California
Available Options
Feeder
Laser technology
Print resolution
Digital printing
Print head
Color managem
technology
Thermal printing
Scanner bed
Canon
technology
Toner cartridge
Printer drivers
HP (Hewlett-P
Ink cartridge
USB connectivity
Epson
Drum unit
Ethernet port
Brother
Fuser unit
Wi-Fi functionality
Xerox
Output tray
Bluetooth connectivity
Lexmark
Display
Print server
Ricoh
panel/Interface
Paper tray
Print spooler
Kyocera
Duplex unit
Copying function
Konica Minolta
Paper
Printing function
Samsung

══════

— Work task —
Where a line above includes "connectivity", copy that line.

— Expected answer —
USB connectivity
Bluetooth connectivity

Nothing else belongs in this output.